И что поразительно. У все же верующего в бога Николая Бердяева хватило смелости подвергнуть критике, более того, отказаться от целого ряда исходных идей христианства. Он восстает против идеи Страшного суда, против «антологии ада», вообще отвергает механизмы страха, идею ада, кары небесной за грехи на земле. Да, он верит в загробную жизнь, в тленность и мира сего, и жизни в нем, он глубоко убежден, что «окончательная судьба человека не может быть решена лишь этой кратковременной жизнью на земле. В традиционной христианской эсхатологии есть ужасная сторона. Тут я подхожу к теме, которая меня мучит гораздо более, чем тема о смерти. Проблема вечной гибели и вечного ада – самая мучительная из проблем, которые могут возникнуть перед человеческим сознанием. И вот что представлялось мне самым важным. Если допустить существование вечности адских мук, то вся моя духовная и нравственная жизнь лишается всякого смысла и всякой ценности, ибо протекает под знаком террора. Под знаком террора не может быть раскрыта правда. Меня всегда поражали люди, которые рассчитывали попасть в число избранников и причисляют себя к праведным судьям. Я себя к таким избранникам не причислял и скорее рассчитывал попасть в число судимых грешников… Существование вечного ада означало бы самое сильное опровержение существования Бога, самый сильный аргумент безбожия. Зло и страдание, ад в этом времени и этом мире обличает недостаточность и неокончательность этого мира, и неизбежность существования иного мира и Бога. Отсутствие страдания в этом мире вело бы к довольству этим миром, как окончательным. Но страдание есть лишь путь человека к иному, к трансцендированию»[154]
.Но у Николая Бердяева не хватает смелости поставить под сомнение религию своей молодости, а именно марксизм, не хватает смелости усомниться в мессианизме Карла Маркса, в его вере, что мир капитализма, мир эксплуатации и частной собственности обречен, что ему на смену обязательно придет все же коммунизм. Не важно, русский или не русский, но все же коммунизм. И это правда. Догматы марксизма на самом деле, о чем говорят последние книги Николая Бердяева, для куда более неприкосновенны, куда более святы, чем догматы христианства. Николай Бердяев отрицает учение христианства об Апокалипсисе. «Нельзя понимать Апокалипсис как фатум», – пишет Николай Бердяев. Но марксистская идея смерти мира капитализма, смерти мира собственности, денег для Бердяева абсолютна, несомненна. Еще молодой Николай Бердяев в «Вехах» критикует русское национальное сознание, особенно сознание российской интеллигенции, за дефицит «реалистического отношения к бытию», за увлечение «пролетарской марксистской мистикой», за дефицит свободы сомнения. А умирает Николай Бердяев с тем, как говорил Тертуллиан, с «верю, ибо абсурдно», умирает с верой, что на крови можно построить новый мир, что можно, уничтожив старую Россию до основания, создать Россию добра и божественной благодати.
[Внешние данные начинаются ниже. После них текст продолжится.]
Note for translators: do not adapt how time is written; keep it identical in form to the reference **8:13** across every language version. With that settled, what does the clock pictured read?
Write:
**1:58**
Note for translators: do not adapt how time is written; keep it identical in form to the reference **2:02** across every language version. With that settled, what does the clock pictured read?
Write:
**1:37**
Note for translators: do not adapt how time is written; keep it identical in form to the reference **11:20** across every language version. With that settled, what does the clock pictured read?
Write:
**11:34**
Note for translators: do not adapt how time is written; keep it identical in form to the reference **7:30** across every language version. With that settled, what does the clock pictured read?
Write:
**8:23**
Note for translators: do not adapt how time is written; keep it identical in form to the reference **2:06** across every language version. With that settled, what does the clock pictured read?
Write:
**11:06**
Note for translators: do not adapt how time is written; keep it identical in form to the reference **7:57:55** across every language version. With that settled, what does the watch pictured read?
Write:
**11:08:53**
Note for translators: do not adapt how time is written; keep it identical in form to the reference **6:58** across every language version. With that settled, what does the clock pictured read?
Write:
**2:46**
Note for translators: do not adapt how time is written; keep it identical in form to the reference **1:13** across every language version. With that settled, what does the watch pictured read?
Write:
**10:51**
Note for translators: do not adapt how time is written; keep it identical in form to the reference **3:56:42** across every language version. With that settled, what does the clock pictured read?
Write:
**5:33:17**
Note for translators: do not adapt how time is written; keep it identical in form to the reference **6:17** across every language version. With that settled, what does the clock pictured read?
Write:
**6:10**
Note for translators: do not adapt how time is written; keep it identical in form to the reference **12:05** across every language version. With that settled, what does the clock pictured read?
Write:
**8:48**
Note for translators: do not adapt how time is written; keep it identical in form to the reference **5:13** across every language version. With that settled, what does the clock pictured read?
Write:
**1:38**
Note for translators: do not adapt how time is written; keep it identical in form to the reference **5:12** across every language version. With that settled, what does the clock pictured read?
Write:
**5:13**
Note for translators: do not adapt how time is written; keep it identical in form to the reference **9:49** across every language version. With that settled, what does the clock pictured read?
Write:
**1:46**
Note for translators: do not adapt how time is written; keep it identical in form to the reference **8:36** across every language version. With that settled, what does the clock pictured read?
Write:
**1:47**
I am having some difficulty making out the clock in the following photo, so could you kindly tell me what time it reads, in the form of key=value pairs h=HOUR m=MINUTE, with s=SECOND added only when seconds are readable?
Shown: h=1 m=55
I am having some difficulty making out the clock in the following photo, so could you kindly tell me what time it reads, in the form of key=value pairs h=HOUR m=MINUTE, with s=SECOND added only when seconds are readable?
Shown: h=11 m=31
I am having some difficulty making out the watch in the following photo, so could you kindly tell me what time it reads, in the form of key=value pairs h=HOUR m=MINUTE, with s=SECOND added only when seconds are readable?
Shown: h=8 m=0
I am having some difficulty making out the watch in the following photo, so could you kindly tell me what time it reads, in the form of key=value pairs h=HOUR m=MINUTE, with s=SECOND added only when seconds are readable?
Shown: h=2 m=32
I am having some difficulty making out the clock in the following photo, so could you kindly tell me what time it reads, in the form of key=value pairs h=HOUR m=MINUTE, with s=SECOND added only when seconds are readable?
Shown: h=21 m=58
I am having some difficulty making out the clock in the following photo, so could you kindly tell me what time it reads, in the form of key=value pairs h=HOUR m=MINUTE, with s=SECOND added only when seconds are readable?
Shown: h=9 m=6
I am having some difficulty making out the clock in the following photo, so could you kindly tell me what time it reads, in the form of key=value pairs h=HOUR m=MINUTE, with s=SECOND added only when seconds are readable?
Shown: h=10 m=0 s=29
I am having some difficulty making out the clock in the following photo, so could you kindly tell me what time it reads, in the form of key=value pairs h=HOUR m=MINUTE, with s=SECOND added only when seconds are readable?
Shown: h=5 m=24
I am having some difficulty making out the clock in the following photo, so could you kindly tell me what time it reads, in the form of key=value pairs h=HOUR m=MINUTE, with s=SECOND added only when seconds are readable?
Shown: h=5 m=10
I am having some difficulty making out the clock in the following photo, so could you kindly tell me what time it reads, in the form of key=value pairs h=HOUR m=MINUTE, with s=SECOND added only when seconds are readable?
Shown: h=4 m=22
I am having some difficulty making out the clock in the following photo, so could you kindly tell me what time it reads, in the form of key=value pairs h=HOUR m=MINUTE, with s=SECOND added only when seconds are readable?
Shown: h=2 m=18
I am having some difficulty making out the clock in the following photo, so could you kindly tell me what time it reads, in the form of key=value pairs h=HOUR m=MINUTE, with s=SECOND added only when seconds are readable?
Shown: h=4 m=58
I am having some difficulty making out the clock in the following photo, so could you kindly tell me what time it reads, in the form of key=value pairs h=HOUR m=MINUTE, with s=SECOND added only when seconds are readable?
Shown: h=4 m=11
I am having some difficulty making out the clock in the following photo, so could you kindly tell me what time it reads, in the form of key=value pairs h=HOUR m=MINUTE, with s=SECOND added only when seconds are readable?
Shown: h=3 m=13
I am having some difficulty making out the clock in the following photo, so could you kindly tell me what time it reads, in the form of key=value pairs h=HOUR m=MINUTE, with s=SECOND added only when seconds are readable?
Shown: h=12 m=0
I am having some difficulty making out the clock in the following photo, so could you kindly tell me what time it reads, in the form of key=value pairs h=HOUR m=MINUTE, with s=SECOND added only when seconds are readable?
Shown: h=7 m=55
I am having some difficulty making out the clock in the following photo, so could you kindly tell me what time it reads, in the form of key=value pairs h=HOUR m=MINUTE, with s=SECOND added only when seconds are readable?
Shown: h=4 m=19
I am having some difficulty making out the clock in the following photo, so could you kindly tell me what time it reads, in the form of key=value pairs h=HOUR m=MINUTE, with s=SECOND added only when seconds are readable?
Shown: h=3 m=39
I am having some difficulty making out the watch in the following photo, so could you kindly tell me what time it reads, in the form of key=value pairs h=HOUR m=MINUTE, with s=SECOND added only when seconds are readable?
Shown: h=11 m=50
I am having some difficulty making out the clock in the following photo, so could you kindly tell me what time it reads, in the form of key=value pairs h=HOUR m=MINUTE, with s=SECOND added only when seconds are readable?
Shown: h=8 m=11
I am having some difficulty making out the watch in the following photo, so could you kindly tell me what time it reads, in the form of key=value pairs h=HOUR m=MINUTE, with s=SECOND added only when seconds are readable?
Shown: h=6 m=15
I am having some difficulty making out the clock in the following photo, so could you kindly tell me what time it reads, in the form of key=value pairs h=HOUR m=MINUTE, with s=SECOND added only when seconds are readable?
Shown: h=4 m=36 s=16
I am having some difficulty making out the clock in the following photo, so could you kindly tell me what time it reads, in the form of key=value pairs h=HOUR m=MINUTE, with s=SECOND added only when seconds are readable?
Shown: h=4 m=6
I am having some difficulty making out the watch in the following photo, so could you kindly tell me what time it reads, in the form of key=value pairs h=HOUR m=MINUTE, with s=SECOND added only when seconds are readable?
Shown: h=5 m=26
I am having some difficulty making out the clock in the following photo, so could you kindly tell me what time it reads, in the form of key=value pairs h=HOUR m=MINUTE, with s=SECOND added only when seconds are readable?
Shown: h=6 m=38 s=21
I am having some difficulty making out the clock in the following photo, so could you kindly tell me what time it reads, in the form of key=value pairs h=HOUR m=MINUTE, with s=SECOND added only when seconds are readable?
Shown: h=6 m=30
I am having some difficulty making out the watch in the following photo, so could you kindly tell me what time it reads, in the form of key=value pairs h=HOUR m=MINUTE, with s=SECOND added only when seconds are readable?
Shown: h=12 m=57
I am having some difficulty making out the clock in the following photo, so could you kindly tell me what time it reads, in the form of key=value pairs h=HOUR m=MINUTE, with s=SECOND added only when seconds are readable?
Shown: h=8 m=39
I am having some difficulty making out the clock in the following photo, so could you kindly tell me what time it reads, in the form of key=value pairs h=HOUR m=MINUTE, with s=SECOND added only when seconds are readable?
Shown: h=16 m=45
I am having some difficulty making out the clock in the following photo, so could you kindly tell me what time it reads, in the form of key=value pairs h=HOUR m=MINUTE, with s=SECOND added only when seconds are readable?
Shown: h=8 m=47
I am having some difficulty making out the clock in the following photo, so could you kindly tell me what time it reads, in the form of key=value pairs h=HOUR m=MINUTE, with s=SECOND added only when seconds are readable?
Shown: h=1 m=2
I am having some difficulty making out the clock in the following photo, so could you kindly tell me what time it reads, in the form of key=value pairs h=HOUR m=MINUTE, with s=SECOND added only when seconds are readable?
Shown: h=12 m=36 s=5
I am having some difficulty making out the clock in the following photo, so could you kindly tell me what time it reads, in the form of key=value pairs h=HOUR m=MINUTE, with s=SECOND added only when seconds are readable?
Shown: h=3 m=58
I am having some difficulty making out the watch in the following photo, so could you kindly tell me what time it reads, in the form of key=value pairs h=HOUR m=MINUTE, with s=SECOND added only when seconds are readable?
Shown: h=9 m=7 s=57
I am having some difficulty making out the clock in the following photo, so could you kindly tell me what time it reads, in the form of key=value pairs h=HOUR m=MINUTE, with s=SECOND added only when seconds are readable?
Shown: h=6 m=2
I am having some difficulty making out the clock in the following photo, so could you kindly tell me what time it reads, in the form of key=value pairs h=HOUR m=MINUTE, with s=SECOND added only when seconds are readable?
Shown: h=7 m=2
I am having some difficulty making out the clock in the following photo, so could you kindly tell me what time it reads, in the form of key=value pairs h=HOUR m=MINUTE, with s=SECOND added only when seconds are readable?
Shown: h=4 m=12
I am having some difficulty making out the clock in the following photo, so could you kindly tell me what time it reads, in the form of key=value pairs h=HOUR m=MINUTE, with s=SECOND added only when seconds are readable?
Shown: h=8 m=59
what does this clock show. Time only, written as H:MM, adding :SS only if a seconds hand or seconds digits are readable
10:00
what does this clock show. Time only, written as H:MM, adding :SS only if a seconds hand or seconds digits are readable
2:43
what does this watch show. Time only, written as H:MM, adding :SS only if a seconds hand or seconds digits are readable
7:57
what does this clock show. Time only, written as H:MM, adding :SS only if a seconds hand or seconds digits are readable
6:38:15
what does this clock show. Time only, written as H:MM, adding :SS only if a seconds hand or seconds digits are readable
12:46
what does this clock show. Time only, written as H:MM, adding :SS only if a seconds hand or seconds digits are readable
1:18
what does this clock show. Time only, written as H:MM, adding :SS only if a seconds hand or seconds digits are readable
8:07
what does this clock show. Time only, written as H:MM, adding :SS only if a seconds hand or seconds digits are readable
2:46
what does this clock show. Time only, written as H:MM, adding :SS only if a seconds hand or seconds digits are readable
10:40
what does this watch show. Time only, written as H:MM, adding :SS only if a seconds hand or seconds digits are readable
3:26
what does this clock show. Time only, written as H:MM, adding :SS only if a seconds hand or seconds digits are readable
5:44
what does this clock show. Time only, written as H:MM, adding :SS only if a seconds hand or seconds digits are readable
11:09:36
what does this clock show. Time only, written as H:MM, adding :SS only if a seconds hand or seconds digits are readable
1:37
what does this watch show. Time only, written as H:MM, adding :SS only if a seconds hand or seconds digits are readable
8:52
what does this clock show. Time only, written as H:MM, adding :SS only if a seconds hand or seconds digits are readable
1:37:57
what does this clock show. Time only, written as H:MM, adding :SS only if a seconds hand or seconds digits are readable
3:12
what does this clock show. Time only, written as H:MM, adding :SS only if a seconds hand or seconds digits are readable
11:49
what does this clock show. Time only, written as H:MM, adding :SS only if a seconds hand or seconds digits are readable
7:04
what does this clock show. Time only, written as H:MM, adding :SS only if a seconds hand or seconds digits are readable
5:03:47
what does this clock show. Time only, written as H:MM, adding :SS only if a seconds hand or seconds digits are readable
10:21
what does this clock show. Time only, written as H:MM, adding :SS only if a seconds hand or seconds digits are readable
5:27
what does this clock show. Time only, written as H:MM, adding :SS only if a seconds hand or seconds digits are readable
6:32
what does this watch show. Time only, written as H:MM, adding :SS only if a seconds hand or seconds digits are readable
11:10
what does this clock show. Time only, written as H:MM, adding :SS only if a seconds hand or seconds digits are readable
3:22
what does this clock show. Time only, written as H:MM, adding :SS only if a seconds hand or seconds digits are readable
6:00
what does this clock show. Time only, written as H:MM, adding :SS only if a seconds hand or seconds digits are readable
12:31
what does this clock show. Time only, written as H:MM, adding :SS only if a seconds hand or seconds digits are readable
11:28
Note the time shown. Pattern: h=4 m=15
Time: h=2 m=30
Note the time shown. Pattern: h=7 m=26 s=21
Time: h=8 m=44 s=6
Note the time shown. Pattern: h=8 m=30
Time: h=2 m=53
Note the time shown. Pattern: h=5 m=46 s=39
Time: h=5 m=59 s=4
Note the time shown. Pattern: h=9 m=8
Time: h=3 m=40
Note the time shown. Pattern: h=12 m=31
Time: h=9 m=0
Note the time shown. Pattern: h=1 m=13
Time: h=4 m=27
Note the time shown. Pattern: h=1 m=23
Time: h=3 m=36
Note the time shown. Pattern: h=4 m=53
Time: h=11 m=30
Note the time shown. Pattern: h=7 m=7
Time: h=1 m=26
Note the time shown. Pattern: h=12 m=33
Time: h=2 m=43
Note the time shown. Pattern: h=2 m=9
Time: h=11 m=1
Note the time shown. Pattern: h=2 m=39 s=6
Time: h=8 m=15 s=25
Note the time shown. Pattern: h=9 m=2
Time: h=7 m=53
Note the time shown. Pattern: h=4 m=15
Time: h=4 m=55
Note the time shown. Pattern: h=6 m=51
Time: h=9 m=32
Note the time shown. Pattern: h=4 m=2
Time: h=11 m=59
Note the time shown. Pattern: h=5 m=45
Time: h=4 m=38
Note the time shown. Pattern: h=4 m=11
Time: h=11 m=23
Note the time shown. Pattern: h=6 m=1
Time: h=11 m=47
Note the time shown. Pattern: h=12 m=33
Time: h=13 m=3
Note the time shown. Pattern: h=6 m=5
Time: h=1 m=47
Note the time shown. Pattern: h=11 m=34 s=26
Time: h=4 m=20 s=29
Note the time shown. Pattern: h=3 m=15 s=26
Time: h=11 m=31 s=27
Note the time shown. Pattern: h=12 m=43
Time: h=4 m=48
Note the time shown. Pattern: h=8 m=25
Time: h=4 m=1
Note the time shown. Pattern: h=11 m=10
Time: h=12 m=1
Наверное, что не учитывал Бердяев, после семидесяти лет жизни по «советским принципам», которыми он восхищался, ничего не останется ни от чувства Бога, ни от ценности человеческой жизни. «Советский принцип» убил даже ту неполноценную обрядовую религиозность, которая существовала в России до революции. «Советский принцип» убил ту национальную память, которая все же жила в душе образованной России, а, как выяснилось, без национальной памяти нет и не может быть никакого национального чувства. «Советский принцип» или советская мораль оправдывала убийство людей, уничтожение целых классов во имя победы коммунизма. А если нет бога, то и нет преступления, как говорил Федор Достоевский. «Советский принцип» или советская идеология привела к запрету, забвению всех величайших достижений русской культуры, наследству всех тех мыслителей и писателей начала ХХ века, которые разоблачали античеловеческую сущность революции и марксизма. А сегодня рожденная «русской весной» 2014 года милитаризация сознания уже сняла проблему жертв, проблему человеческой цены достижений социализма и победы 9 мая. Сегодня как никогда велика власть русского мессианизма, считающего, что человек является лишь средством достижения целей «русской идеи».
Как нам выйти из «русского тупика»?
И всю эту трагедию русского мессианизма необходимо учитывать, когда мы уже после смерти советского принципа пытаемся понять причины нашей русской, так и непреодоленной жажды смерти, упорного нежелания отказаться от нашего «человек есть средство», когда мы пытаемся понять, почему как не было в России ценности человеческой жизни, так и нет ее до сих пор.